Our hearts and prayers go out to all those who have been impacted by Hurricane Sandy.

In many areas, it may be years before things return to normal. What steps can you take to recuperate from Sandy — or from any other difficult event such as a death or illness that rips your life apart?

In February, I wrotea column entitled, "When disaster strikes: Have a plan." If you live in a part of the country where Sandy passed you by, read the suggestions in that article and take the time now to prepare for the unexpected event that can turn your entire world upside down.

Sadly, many individuals may never completely recover from the psychological scars an event of this magnitude can create.

After the 1994 Northridge earthquake, it was almost a year before the slightest rumble or shake would not cause me to bolt up awake thinking we were having another aftershock.

Here are some strategies to cope:

1. Expect emotional reactions

Each individual responds differently to stress.
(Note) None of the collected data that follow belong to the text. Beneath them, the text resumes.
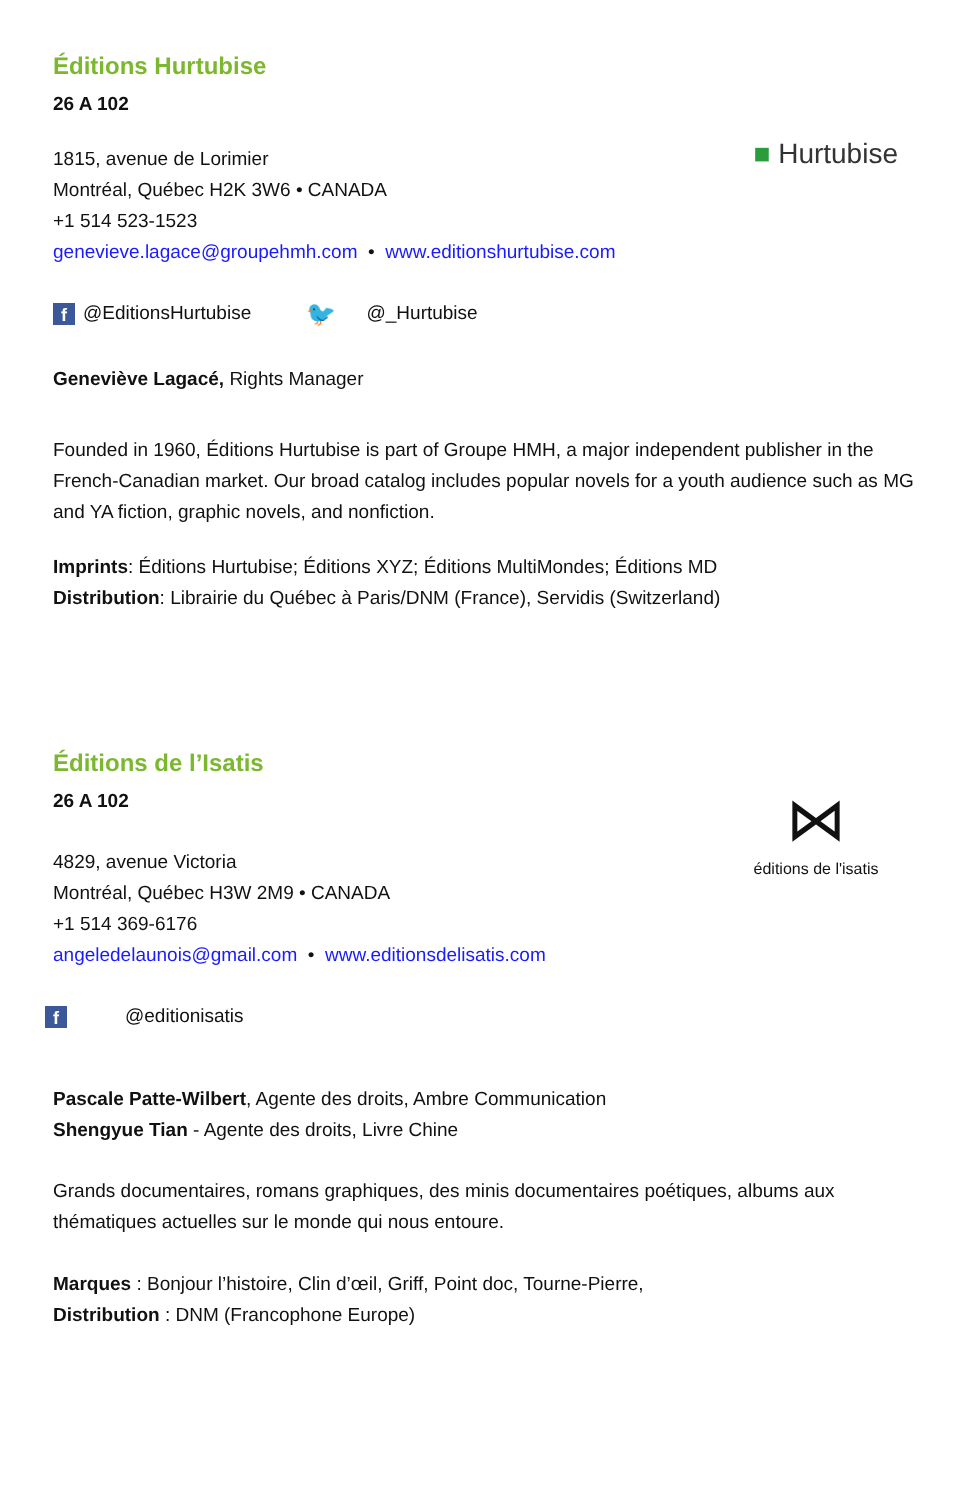■ Hurtubise
Éditions Hurtubise
26 A 102
1815, avenue de Lorimier
Montréal, Québec H2K 3W6 • CANADA
+1 514 523-1523
genevieve.lagace@groupehmh.com • www.editionshurtubise.com
f @EditionsHurtubise 🐦 @_Hurtubise
Geneviève Lagacé, Rights Manager
Founded in 1960, Éditions Hurtubise is part of Groupe HMH, a major independent publisher in the French-Canadian market. Our broad catalog includes popular novels for a youth audience such as MG and YA fiction, graphic novels, and nonfiction.
Imprints: Éditions Hurtubise; Éditions XYZ; Éditions MultiMondes; Éditions MD
Distribution: Librairie du Québec à Paris/DNM (France), Servidis (Switzerland)
⋈
éditions de l'isatis
Éditions de l’Isatis
26 A 102
4829, avenue Victoria
Montréal, Québec H3W 2M9 • CANADA
+1 514 369-6176
angeledelaunois@gmail.com • www.editionsdelisatis.com
f @editionisatis
Pascale Patte-Wilbert, Agente des droits, Ambre Communication
Shengyue Tian - Agente des droits, Livre Chine
Grands documentaires, romans graphiques, des minis documentaires poétiques, albums aux thématiques actuelles sur le monde qui nous entoure.
Marques : Bonjour l’histoire, Clin d’œil, Griff, Point doc, Tourne-Pierre,
Distribution : DNM (Francophone Europe)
A common response is a sense of disbelief or numbness. This results when your body releases a flood of endorphins to cope with the traumatic event. When this wears off, the grief and despair can be overwhelming. Other emotions you may experience include insomnia, anger, irritability, grief, self-doubt, and fear of being alone. While these reactions may be temporary, they can sometimes last for months and days.

2. Turn down the stress

Your first goal is to do whatever it takes to get to a place where you are as calm and relaxed as possible. Spend time with those you love doing the things that make you feel relaxed and happy. If you’re not exercising, consider doing some activity that releases stress whether it’s pounding on a pillow, swinging at a baseball, or merely taking a walk. Physical activity burns off ACTH, the damaging substance our bodies release when under stress. In addition, yoga, massage, and even acupuncture are great ways to not only reduce your stress, but to increase your well-being as well.

3. Be the calm in the storm

Don’t be surprised when your clients or love ones lose it over something trivial. In psychological terms, this is known as the "kick the cat" syndrome. When we are frustrated and have no way to vent our anger on the source of frustration, many people take it out on the people around them. The key in coping with unjustified outbursts or misdirected anger is to realize it’s not about you. Instead, it is probably displaced fear and/or aggression. Rather than responding in kind, lower your voice, take notes (if appropriate) so the person knows your truly hearing what they are saying, and then repeat what you have written back to them in a quiet, calm voice. Listening and repeating back in a calm voice usually defuses the other person’s anger. 

4. Take small steps

Start by completing whatever small tasks you can get off your plate. Small, seemingly inconsequential things can drain far more energy than you imagine. Set aside part of each day to handle these small items. Completing these tasks will give you a sense of regaining control of your life.

5. It’s OK to cry

Don’t try to bottle up the feelings you are experiencing. It’s better to talk about them and if you tear up, don’t fight it. Crying releases pent up energy and stress.

6. Smile and laugh

Smiling changes your physiological state. When you were crying and one of your parents said, "Smile — you’ll feel better," it really was true. Look for opportunities to smile and laugh, even at some of the most difficult situations. For example, I remember seeing a 200-unit apartment building that had been almost completely demolished by the 1994 Northridge ‘quake. Someone had posted a big sign that said, "The fat lady has sung."

7. Express gratitude often

If you have been without power or water for several days, there’s nothing like the day when you can turn your electronics back on and take a hot shower. Also, remember to tell your friends and loved ones how much they mean to you. They’re under stress as well and small expressions of gratitude and love can help each of you cope more effectively.

8. Focus on what you can control

A disaster of this magnitude is a strong reminder of all the things that you cannot control. Rather than focusing on what you can’t do anything about, make choices that support action. For example, rather watching coverage of the disaster, volunteer at your child’s school, give blood, or donate your time to a charitable organization. These are places where your efforts make a difference.

Getting back to normal takes time. To speed up the process, be supportive and take as many opportunities to care for yourself as possible.